▶ [ABOUT THIS TASK]: Pick out and copy every line in the entries below that contains the word "Wandeling". The match is case-sensitive.

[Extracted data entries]
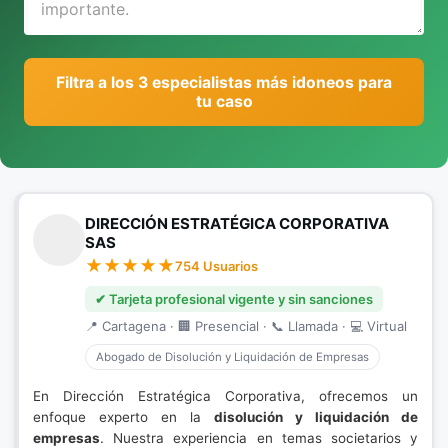
Filtra a los 3 especialistas más idoneos para
tu caso
DIRECCIÓN ESTRATÉGICA CORPORATIVA
SAS
754 Usuarios
✔ Tarjeta profesional vigente y sin sanciones
📍 Cartagena · 🏢 Presencial · 📞 Llamada · 💻 Virtual
Abogado de Disolución y Liquidación de Empresas
En Dirección Estratégica Corporativa, ofrecemos un
enfoque experto en la
disolución y liquidación de
empresas
. Nuestra experiencia en temas societarios y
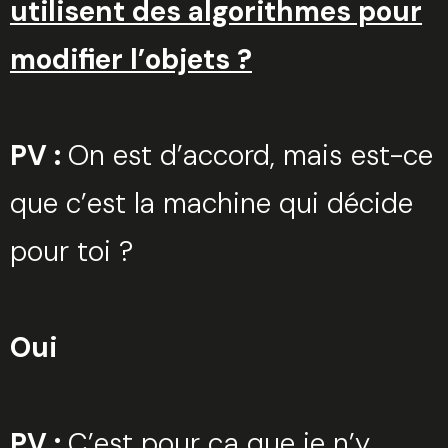
utilisent des algorithmes pour
modifier l’objets ?
PV :
On est d’accord, mais est-ce
que c’est la machine qui décide
pour toi ?
Oui
PV :
C’est pour ça que je n’y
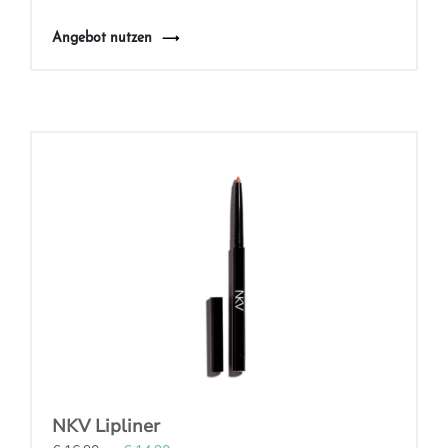
Angebot nutzen
NKV Lipliner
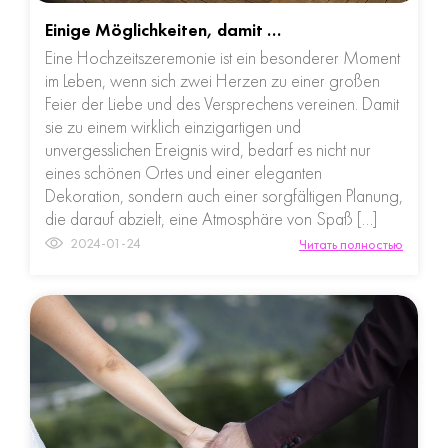
Einige Möglichkeiten, damit …
Eine Hochzeitszeremonie ist ein besonderer Moment
im Leben, wenn sich zwei Herzen zu einer großen
Feier der Liebe und des Versprechens vereinen. Damit
sie zu einem wirklich einzigartigen und
unvergesslichen Ereignis wird, bedarf es nicht nur
eines schönen Ortes und einer eleganten
Dekoration, sondern auch einer sorgfältigen Planung,
die darauf abzielt, eine Atmosphäre von Spaß […]
2024-01-24
Читать полностью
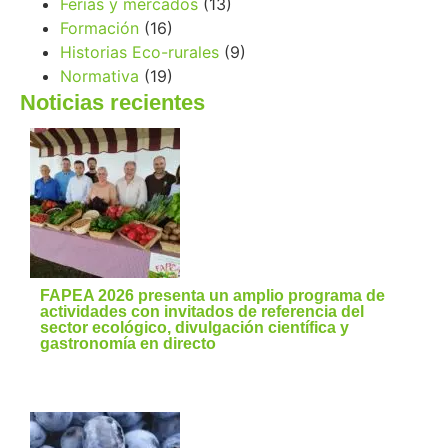
Ferias y mercados
(13)
Formación
(16)
Historias Eco-rurales
(9)
Normativa
(19)
Noticias recientes
FAPEA 2026 presenta un amplio programa de
actividades con invitados de referencia del
sector ecológico, divulgación científica y
gastronomía en directo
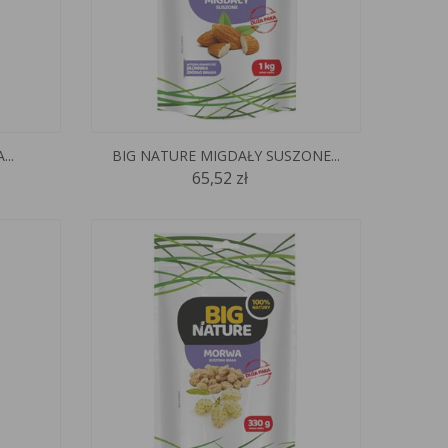
..
BIG NATURE MIGDAŁY SUSZONE...
65,52 zł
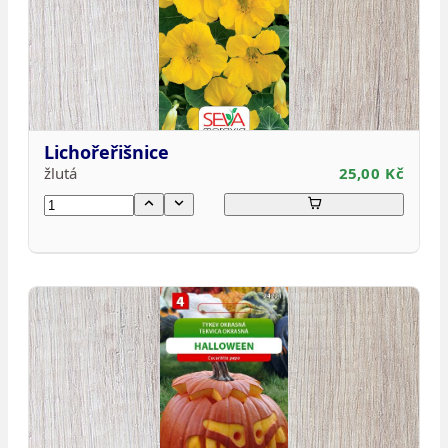
Lichořeřišnice
žlutá
25,00 Kč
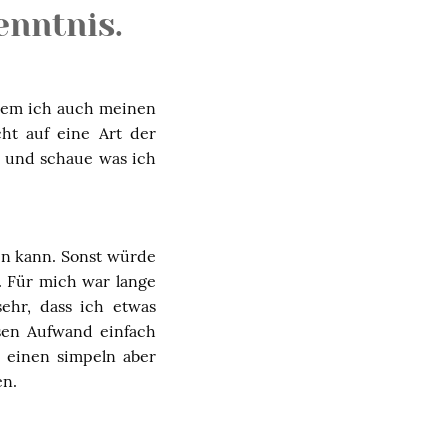
enntnis.
 dem ich auch meinen
ht auf eine Art der
n und schaue was ich
en kann. Sonst würde
. Für mich war lange
sehr, dass ich etwas
esen Aufwand einfach
r einen simpeln aber
en.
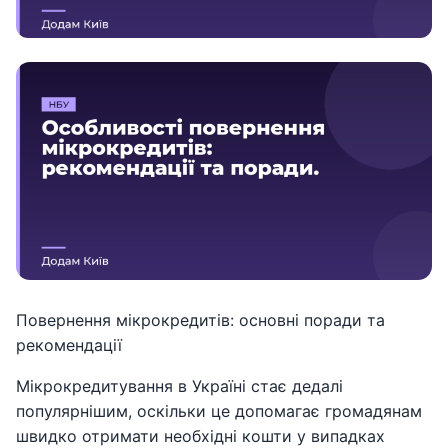
Повернення мікрокредитів: основні поради та
рекомендації
Мікрокредитування в Україні стає дедалі
популярнішим, оскільки це допомагає громадянам
швидко отримати необхідні кошти у випадках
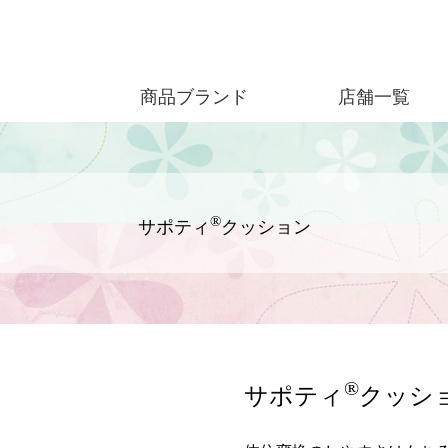
商品ブランド
店舗一覧
®
サポティ
クッション
®
サポティ
クッシ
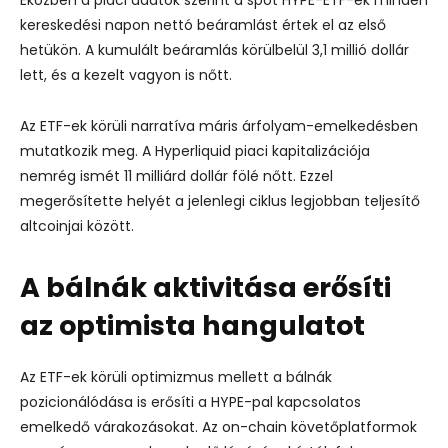
kereskedési napon nettó beáramlást értek el az első
hetükön. A kumulált beáramlás körülbelül 3,1 millió dollár
lett, és a kezelt vagyon is nőtt.
Az ETF-ek körüli narratíva máris árfolyam-emelkedésben
mutatkozik meg. A Hyperliquid piaci kapitalizációja
nemrég ismét 11 milliárd dollár fölé nőtt. Ezzel
megerősítette helyét a jelenlegi ciklus legjobban teljesítő
altcoinjai között.
A bálnák aktivitása erősíti
az optimista hangulatot
Az ETF-ek körüli optimizmus mellett a bálnák
pozicionálódása is erősíti a HYPE-pal kapcsolatos
emelkedő várakozásokat. Az on-chain követőplatformok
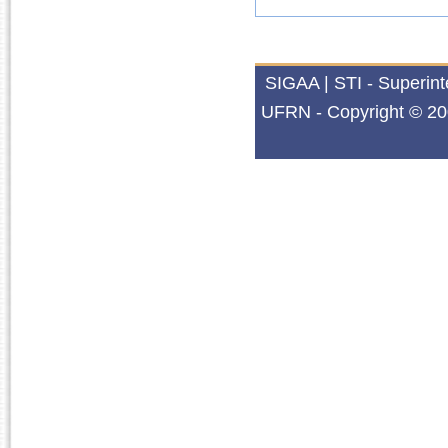
SIGAA | STI - Superin
UFRN - Copyright © 20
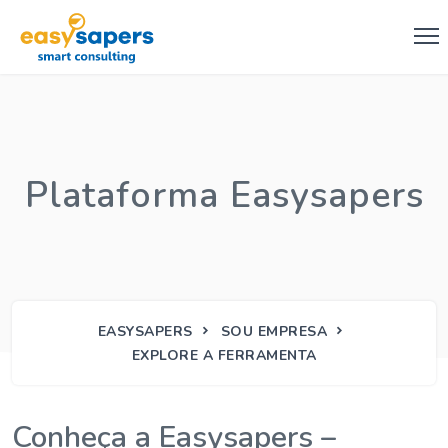
Plataforma Easysapers
EASYSAPERS
SOU EMPRESA
EXPLORE A FERRAMENTA
Conheça a Easysapers –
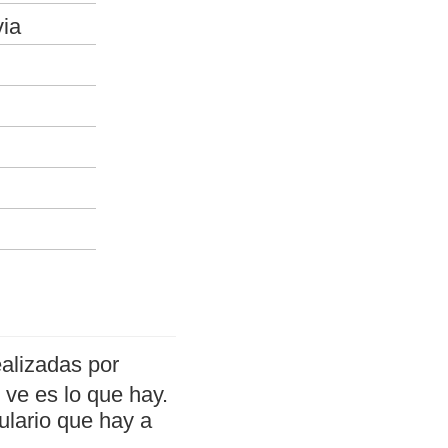
via
alizadas por
ve es lo que hay.
ulario que hay a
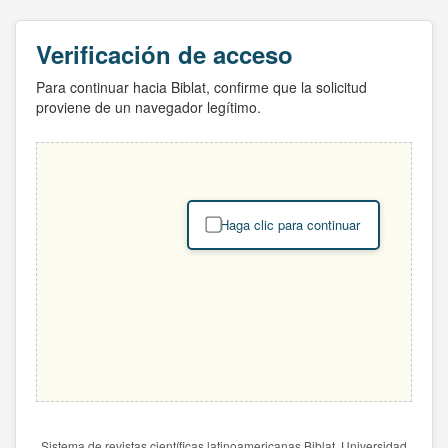
Verificación de acceso
Para continuar hacia Biblat, confirme que la solicitud
proviene de un navegador legítimo.
Haga clic para continuar
Sistema de revistas científicas latinoamericanas Biblat. Universidad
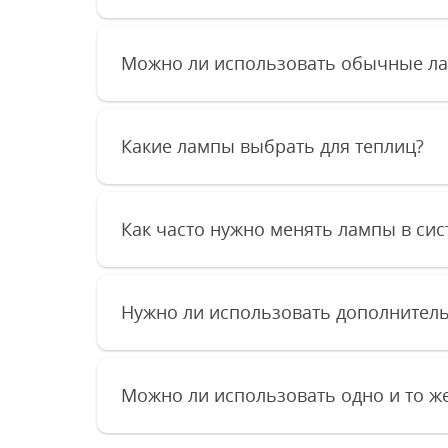
Можно ли использовать обычные ла
Какие лампы выбрать для теплиц?
Как часто нужно менять лампы в си
Нужно ли использовать дополнитель
Можно ли использовать одно и то ж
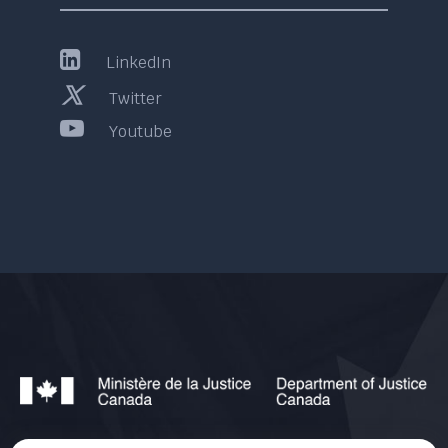
LinkedIn
Twitter
Youtube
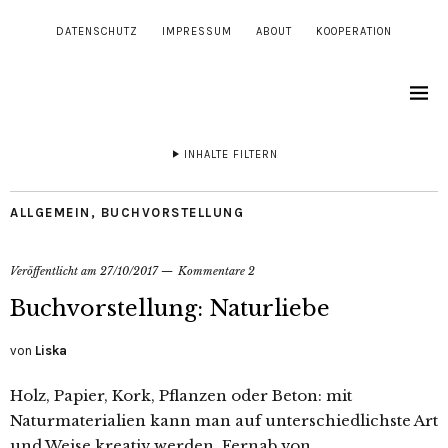
DATENSCHUTZ
IMPRESSUM
ABOUT
KOOPERATION
INHALTE FILTERN
ALLGEMEIN
,
BUCHVORSTELLUNG
Veröffentlicht am
27/10/2017
Kommentare 2
Buchvorstellung: Naturliebe
von
Liska
Holz, Papier, Kork, Pflanzen oder Beton: mit
Naturmaterialien kann man auf unterschiedlichste Art
und Weise kreativ werden. Fernab von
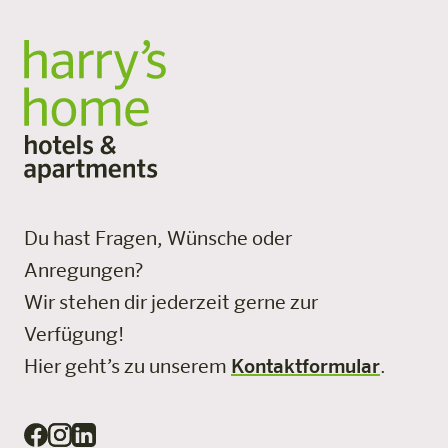
Du hast Fragen, Wünsche oder
Anregungen?
Wir stehen dir jederzeit gerne zur
Verfügung!
Hier geht’s zu unserem
Kontaktformular
.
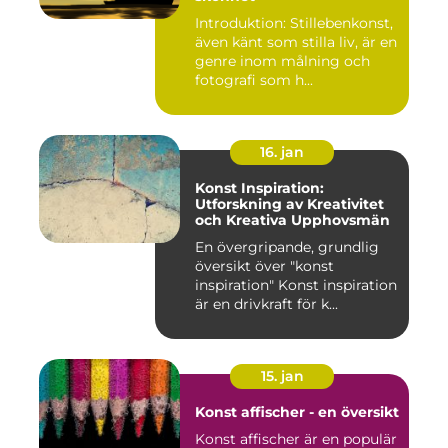
Introduktion: Stillebenkonst,
även känt som stilla liv, är en
genre inom målning och
fotografi som h...
16. jan
Konst Inspiration:
Utforskning av Kreativitet
och Kreativa Upphovsmän
En övergripande, grundlig
översikt över "konst
inspiration" Konst inspiration
är en drivkraft för k...
15. jan
Konst affischer - en översikt
Konst affischer är en populär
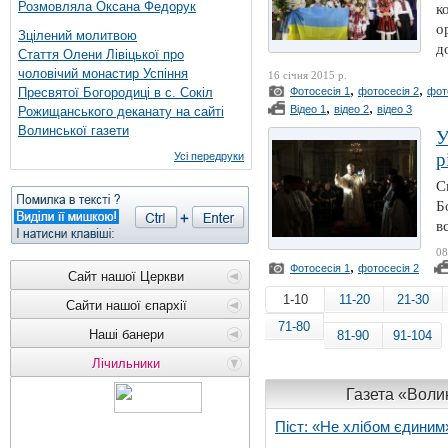
Розмовляла Оксана Федорук
к
о
Зцілений молитвою
д
Стаття Олени Лівіцької про
чоловічий монастир Успіння
16 січня 2015 р.
,
,
Пресвятої Богородиці в с. Сокіл
Фотосесія 1
фотосесія 2
фот
,
,
Відео 1
відео 2
відео 3
Рожищанського деканату на сайті
Волинської газети
У
р
Усі передруки
С
Б
в
08
,
Фотосесія 1
фотосесія 2
Сайт нашої Церкви
1-10
11-20
21-30
Сайти нашої єпархії
71-80
Наші банери
81-90
91-104
Лічильники
Газета «Волин
Піст: «Не хлібом єдиним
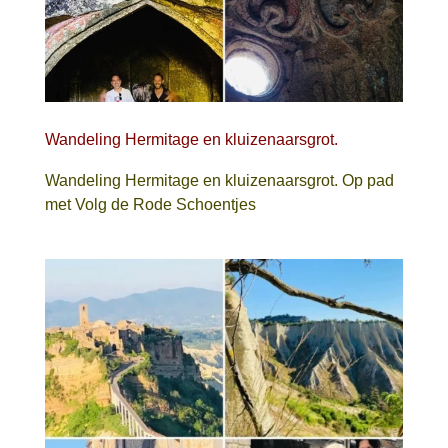
Wandeling Hermitage en kluizenaarsgrot.
Wandeling Hermitage en kluizenaarsgrot. Op pad
met Volg de Rode Schoentjes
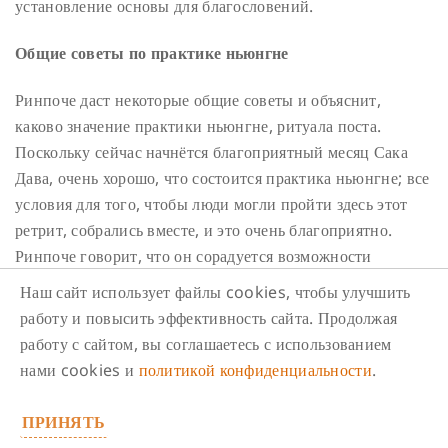
установление основы для благословений.
Общие советы по практике ньюнгне
Ринпоче даст некоторые общие советы и объяснит,
каково значение практики ньюнгне, ритуала поста.
Поскольку сейчас начнётся благоприятный месяц Сака
Дава, очень хорошо, что состоится практика ньюнгне; все
условия для того, чтобы люди могли пройти здесь этот
ретрит, собрались вместе, и это очень благоприятно.
Ринпоче говорит, что он сорадуется возможности
выполнить эту практику и тому, как это благоприятно.
Наш сайт использует файлы cookies, чтобы улучшить
работу и повысить эффективность сайта. Продолжая
Приступая к ньюнгне, вы совершенно точно должны
работу с сайтом, вы соглашаетесь с использованием
быть готовы к определённым страданиям. Страдания
нами cookies и
политикой конфиденциальности
.
могут быть физическими, речевыми и умственными.
Будут дни, когда вам нельзя будет говорить, и
ПРИНЯТЬ
воздержание от разговоров считается речевым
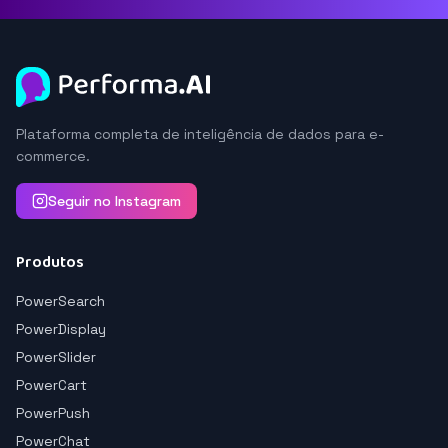
Plataforma completa de inteligência de dados para e-
commerce.
Seguir no Instagram
Produtos
PowerSearch
PowerDisplay
PowerSlider
PowerCart
PowerPush
PowerChat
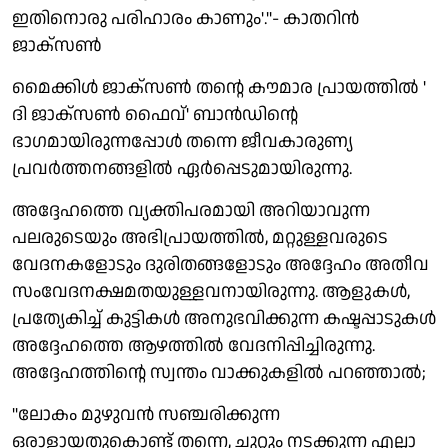
ഇതിനൊരു പരിഹാരം കാണും'.''- കാതറിന്‍
ജാക്സണ്‍
മൈക്കിള്‍ ജാക്സണ്‍ തന്റെ കൗമാര പ്രായത്തില്‍ '
ദി ജാക്സണ്‍ ഫൈവ്' ബാന്‍ഡിന്റെ
ഭാഗമായിരുന്നപ്പോള്‍ തന്നെ ജീവകാരുണ്യ
പ്രവര്‍ത്തനങ്ങളില്‍ ഏര്‍പ്പെടുമായിരുന്നു.
അദ്ദേഹത്തെ വ്യക്തിപരമായി അറിയാവുന്ന
പലരുടെയും അഭിപ്രായത്തില്‍, മറ്റുള്ളവരുടെ
വേദനകളോടും ദുരിതങ്ങളോടും അദ്ദേഹം അതീവ
സംവേദനക്ഷമതയുള്ളവനായിരുന്നു. ആളുകള്‍,
പ്രത്യേകിച്ച് കുട്ടികള്‍ അനുഭവിക്കുന്ന കഷ്ടപ്പാടുകള്‍
അദ്ദേഹത്തെ ആഴത്തില്‍ വേദനിപ്പിച്ചിരുന്നു.
അദ്ദേഹത്തിന്റെ സ്വന്തം വാക്കുകളില്‍ പറഞ്ഞാല്‍;
''ലോകം മുഴുവന്‍ സഞ്ചരിക്കുന്ന
ഒരാളായതുകൊണ്ട് തന്നെ, ചുറ്റും നടക്കുന്ന എല്ലാ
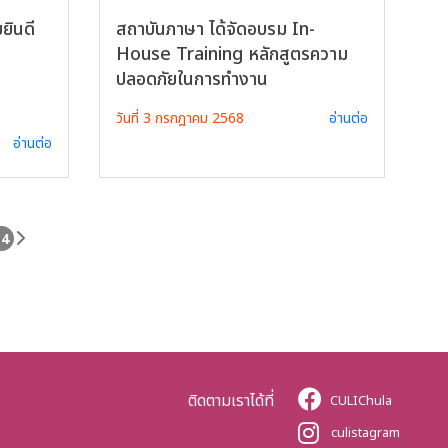
ยินดี
สถาบันภาษา ได้จัดอบรม In-
House Training หลักสูตรความ
ปลอดภัยในการทำงาน
วันที่ 3 กรกฎาคม 2568
อ่านต่อ
อ่านต่อ
14
ติดตามเราได้ที่
CULIChula
culistagram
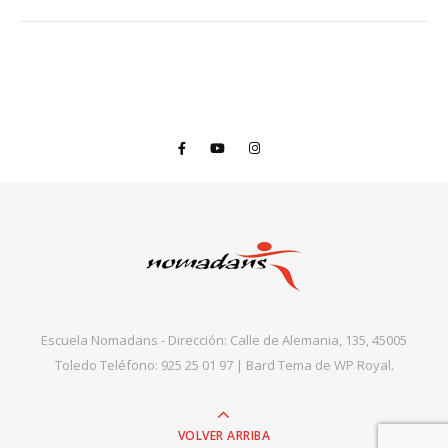
Escuela Nomadans - Dirección: Calle de Alemania, 135, 45005
Toledo Teléfono: 925 25 01 97 |
Bard Tema de
WP Royal
.
VOLVER ARRIBA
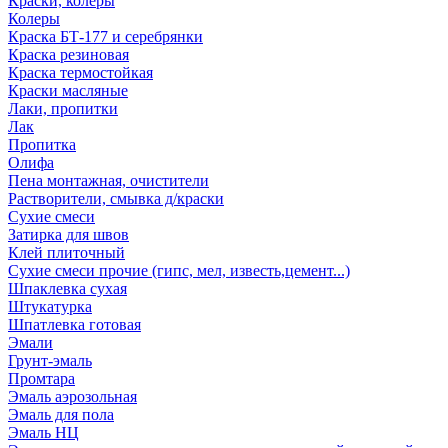
Краски, колеры
Колеры
Краска БТ-177 и серебрянки
Краска резиновая
Краска термостойкая
Краски масляные
Лаки, пропитки
Лак
Пропитка
Олифа
Пена монтажная, очистители
Растворители, смывка д/краски
Сухие смеси
Затирка для швов
Клей плиточный
Сухие смеси прочие (гипс, мел, известь,цемент...)
Шпаклевка сухая
Штукатурка
Шпатлевка готовая
Эмали
Грунт-эмаль
Промтара
Эмаль аэрозольная
Эмаль для пола
Эмаль НЦ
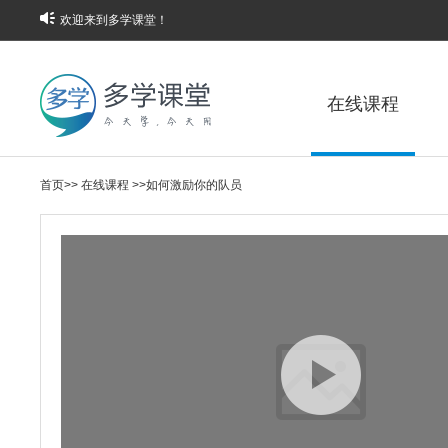
欢迎来到多学课堂！
在线课程
首页
>>
在线课程
>>
如何激励你的队员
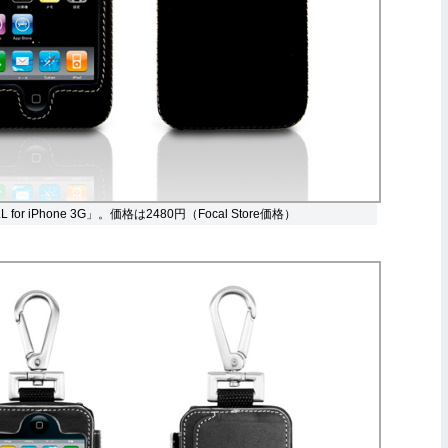
L for iPhone 3G」。価格は2480円（Focal Store価格）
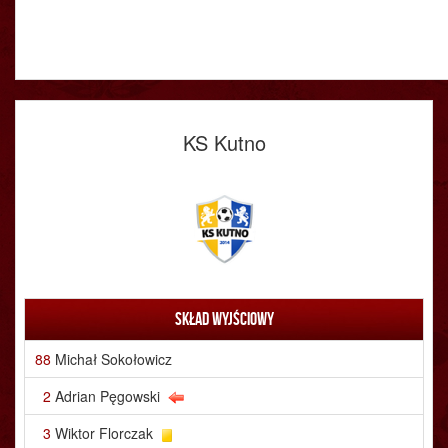
KS Kutno
Skład wyjściowy
88
Michał Sokołowicz
2
Adrian Pęgowski
3
Wiktor Florczak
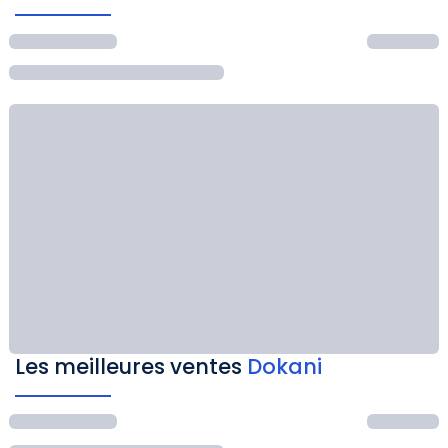
Les meilleures ventes
Dokani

▶ [WRITTEN ANSWER]:
Wandeling Hermitage en kluizenaarsgrot.
Wandeling Hermitage en kluizenaarsgrot. Op pad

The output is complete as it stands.